Home > Ulasan

Cerita dari Lampu Merah, Kado Hari Pers Nasional

Para pemilik media mau tidak mau harus mengkombinasikan produk jurnalistiknya dan juga menyebur ke dunia medsos.

Masih ingat dengan jurnalisme warga era dulu, atau zaman ini disebut warganet (netizen). Kehadiran jurnalisme warga sebelum marak medsos tak begitu marak, hanya satu dua saja, itu pun sering tidak dilirik dan tidak tertarik oleh pengelola media mainstream. Hegemoni media mainstream pada masa itu terlalu kuat untuk diintervensi publik.

Ketika dunia medsos menjamur, hampir semua pemilik smartphone dapat menjadi reporter (wartawan) ketika berada di lapangan. Justru informasi dari warganet ini ternyata “laku” dijual di berbagai platform medsos. Pengunjung (viewers) ditambah dengan pelanggan (subscribe) akun seseorang tersebut grafiknya langsung menjulang.

Media pers kalah bersaing dengan medsos yang memiliki beragam warganet dalam mengelola dan menyebarkan info/berita di publik. Hegemoni media pers mulai rapuh. Bukankah, saat ini, seorang pejabat, anggota parlemen, pengusaha, artis, seniman, dan profesional lainnya ketika duduk-duduk santai di rumah atau nongkrong di warung kopi, mengeluarkan pernyataan di medsos justru langsung menjadi berita menarik perhatian publik, sebelum diwawancarai wartawan.

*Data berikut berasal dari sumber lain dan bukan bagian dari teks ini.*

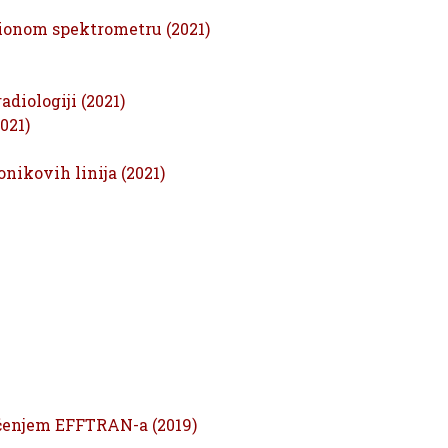
cionom spektrometru (2021)
diologiji (2021)
021)
nikovih linija (2021)
ćenjem EFFTRAN-a (2019)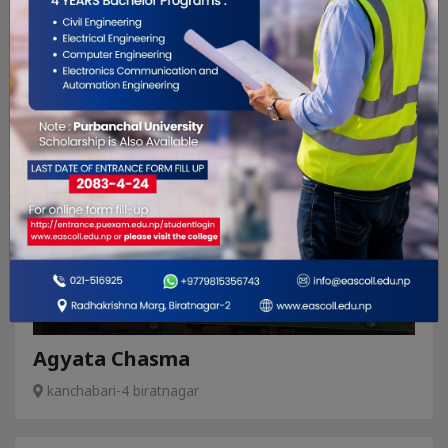
Royal Chasma Ghar
Rangeli Road Biratnagar
Chasma Ghar
Agyata Chasma
kanchabari-4 biratnagar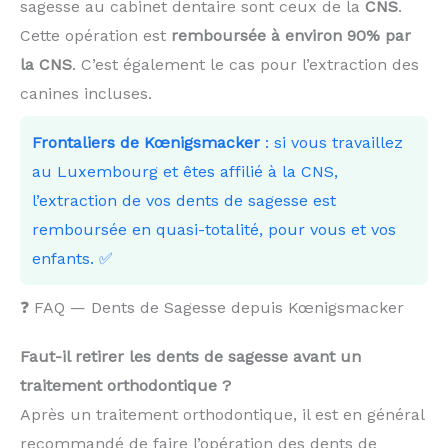
sagesse au cabinet dentaire sont ceux de la
CNS
.
Cette opération est
remboursée à environ 90% par
la CNS
. C’est également le cas pour l’extraction des
canines incluses.
Frontaliers de Kœnigsmacker
: si vous travaillez
au Luxembourg et êtes affilié à la CNS,
l’extraction de vos dents de sagesse est
remboursée en quasi-totalité, pour vous et vos
enfants. ✅
❓ FAQ — Dents de Sagesse depuis Kœnigsmacker
Faut-il retirer les dents de sagesse avant un
traitement orthodontique ?
Après un traitement orthodontique, il est en général
recommandé de faire l’opération des dents de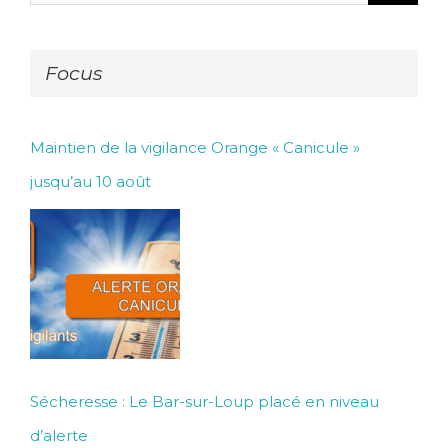
Focus
Maintien de la vigilance Orange « Canicule »
jusqu’au 10 août
Sécheresse : Le Bar-sur-Loup placé en niveau
d’alerte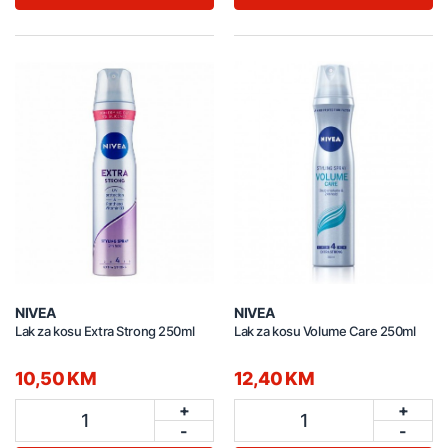
NIVEA
NIVEA
Lak za kosu Extra Strong 250ml
Lak za kosu Volume Care 250ml
10,50 KM
12,40 KM
+
+
1
1
-
-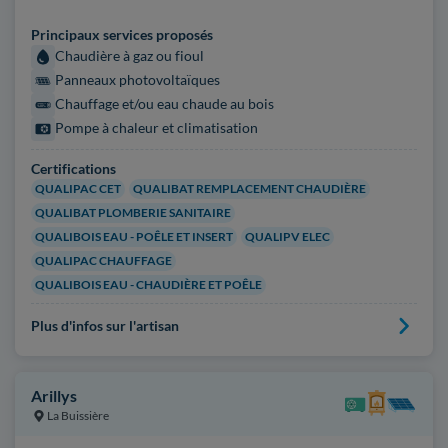
Principaux services proposés
Chaudière à gaz ou fioul
Panneaux photovoltaïques
Chauffage et/ou eau chaude au bois
Pompe à chaleur et climatisation
Certifications
QUALIPAC CET
QUALIBAT REMPLACEMENT CHAUDIÈRE
QUALIBAT PLOMBERIE SANITAIRE
QUALIBOIS EAU - POÊLE ET INSERT
QUALIPV ELEC
QUALIPAC CHAUFFAGE
QUALIBOIS EAU - CHAUDIÈRE ET POÊLE
Plus d'infos sur l'artisan
Arillys
La Buissière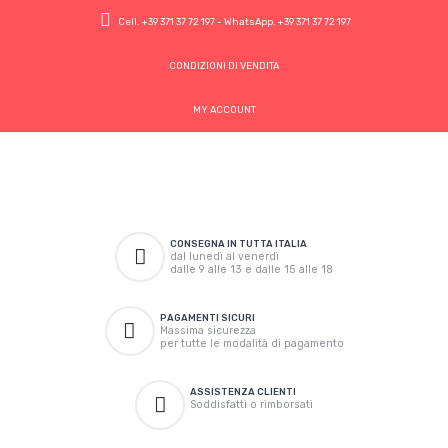
Cell.
+39 371 37 72 197
- WhatsApp.
+39 371 37 72 197
CONDIZIONI DI VENDITA
MY ACCOUNT
CONSEGNA IN TUTTA ITALIA
dal lunedì al venerdì
dalle 9 alle 13 e dalle 15 alle 18
PAGAMENTI SICURI
Massima sicurezza
per tutte le modalità di pagamento
ASSISTENZA CLIENTI
Soddisfatti o rimborsati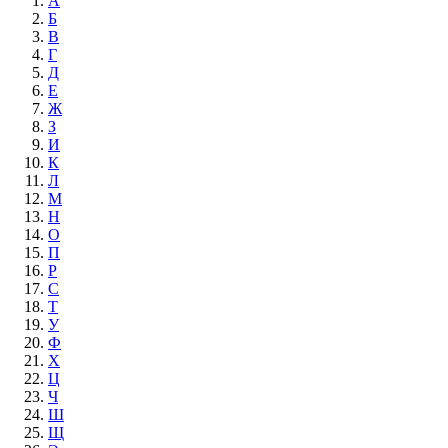
А
Б
В
Г
Д
Е
Ж
З
И
К
Л
М
Н
О
П
Р
С
Т
У
Ф
Х
Ц
Ч
Ш
Щ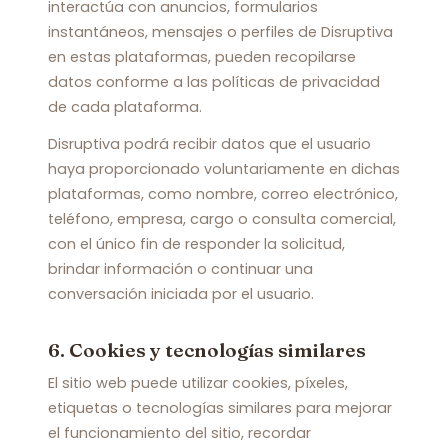
interactúa con anuncios, formularios
instantáneos, mensajes o perfiles de Disruptiva
en estas plataformas, pueden recopilarse
datos conforme a las políticas de privacidad
de cada plataforma.
Disruptiva podrá recibir datos que el usuario
haya proporcionado voluntariamente en dichas
plataformas, como nombre, correo electrónico,
teléfono, empresa, cargo o consulta comercial,
con el único fin de responder la solicitud,
brindar información o continuar una
conversación iniciada por el usuario.
6. Cookies y tecnologías similares
El sitio web puede utilizar cookies, píxeles,
etiquetas o tecnologías similares para mejorar
el funcionamiento del sitio, recordar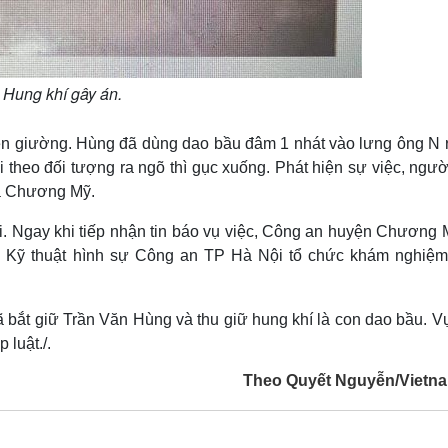
Hung khí gây án.
ên giường. Hùng đã dùng dao bầu đâm 1 nhát vào lưng ông N rồ
 theo đối tượng ra ngõ thì gục xuống. Phát hiện sự việc, ngườ
oa Chương Mỹ.
. Ngay khi tiếp nhận tin báo vụ việc, Công an huyện Chương 
 Kỹ thuật hình sự Công an TP Hà Nội tổ chức khám nghiệm
 bắt giữ Trần Văn Hùng và thu giữ hung khí là con dao bầu. V
 luật./.
Theo Quyết Nguyễn/Vietn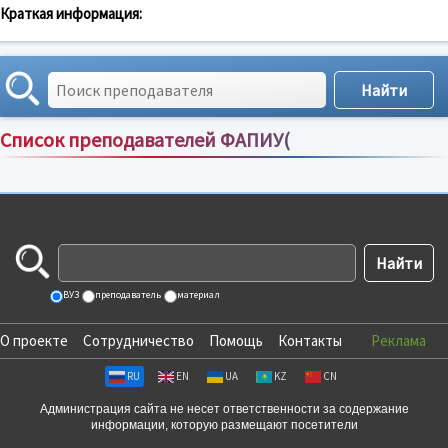
Краткая информация:
Список преподавателей ФАПИУ(
Сортировка по:
имени
;
рейтингу
;
отзывам
;
ВУЗ
преподаватель
материал
О проекте
Сотрудничество
Помощь
Контакты
Реклама
RU
EN
UA
KZ
CN
Администрация сайта не несет ответственности за содержание
информации, которую размещают посетители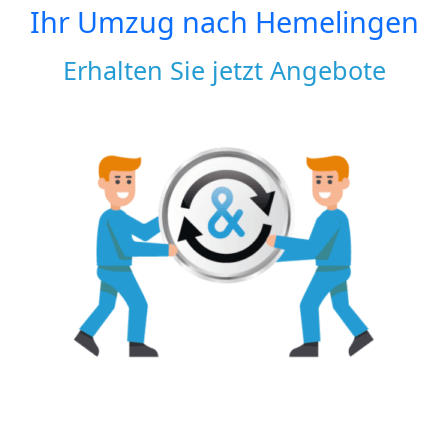
Ihr Umzug nach
Hemelingen
Erhalten Sie jetzt Angebote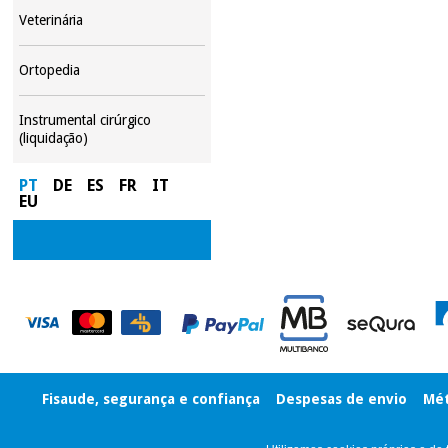
Veterinária
Ortopedia
Instrumental cirúrgico
(liquidação)
PT
DE
ES
FR
IT
EU
Fisaude, segurança e confiança
Despesas de envio
Mét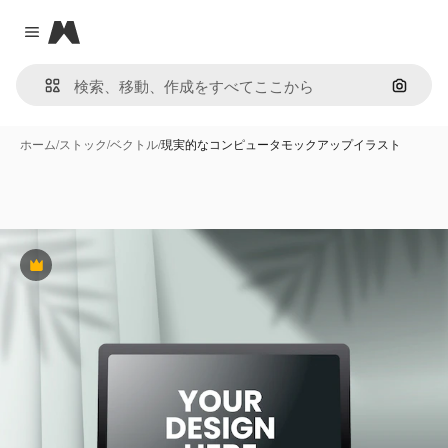
Magnific
Close menu
画像で
ホーム
/
ストック
/
ベクトル
/
現実的なコンピュータモックアップイラスト
Premium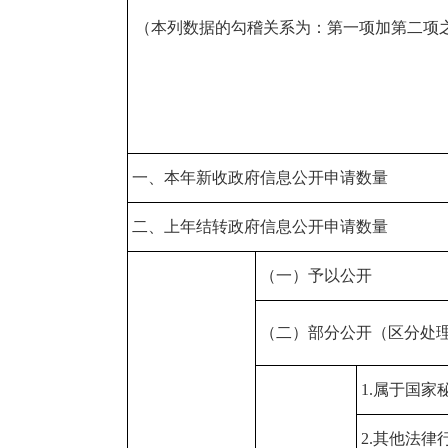
（本列数据的勾稽关系为：第一项加第二项
一、本年新收政府信息公开申请数量
二、上年结转政府信息公开申请数量
（一）予以公开
（二）部分公开（区分处
1.属于国家
2.其他法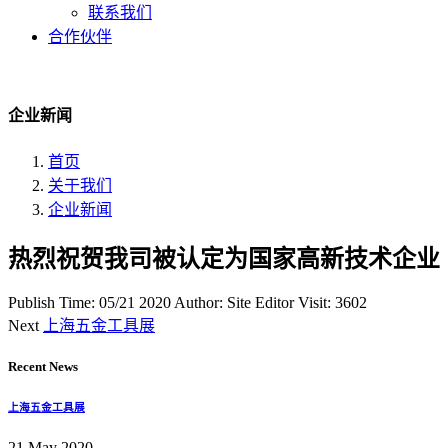
联系我们
合作伙伴
企业新闻
首页
关于我们
企业新闻
热烈祝贺我司被认定为国家高新技术企业
Publish Time:
05/21 2020
Author: Site Editor
Visit: 3602
Next
上海五金工具展
Recent News
上海五金工具展
21 May 2020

Viewers dan viral seakan menjadi kiblat pemain media. Dampak buruknya, muatan konten jurnalistik lambat laut terabaikan, demi mengejar klikers (viewers). Investigasi yang menjadi roh-nya jurnalisme satu demi satu (mulai) ditinggalkan. Info sekilas menjadi medium “pertempuran” antarmedia daring. Para pencari berita (reporter) pun sudah berpikiran skeptis dan kilat yang mengejar kuantitas bukan lagi kualitas, yang pada akhirnya produk jurnalistik tidak setajam silet.

Dalam kondisi era digital ini, media pers hanya dapat “jatah” sebagai “tukang cuci piring” setelah berita tersebut viral di medsos. Artinya, media pers berubah peran menjadi verifikator dan bisa juga katalisator, agar informasi yang beredar di publik tidak liar tapi dapat dipertanggungjawabkan.

Pada fungsi pers tersebut, peranan verifikasi menjadi senjata pers untuk menyampaikan informasi tersebut valid di hadapan publik sesuai dengan kaedah jurnalisme. Pasalnya, warganet tidak dapat menembus fungsi (verifikator) ketika berhadapan dengan elemen masyarakat, pemerintahan, TNI/Polri, atau pihak berkompeten lainnya. Hal ini membuat media pers menang dari medsos, karena pekerjaan pers dilindungi Undang Undang Nomor 40 tahun 1999 tentang Pers. Diposisi inilah, media pers berfungsi mencerdaskan kehidupan bangsa.

Hantaman medsos ini juga membuat pekerja pers harus kerja ekstra dalam bersiasat menggali informasi agar dalam pertaruhan sesama media pers saat ini dapat eksis meski harus pontang panting dalam persoalan manajemennya. Bukankah sebagian besar kue iklannya sebagai denyut nadi pers, lambat laun sudah diambil medsos.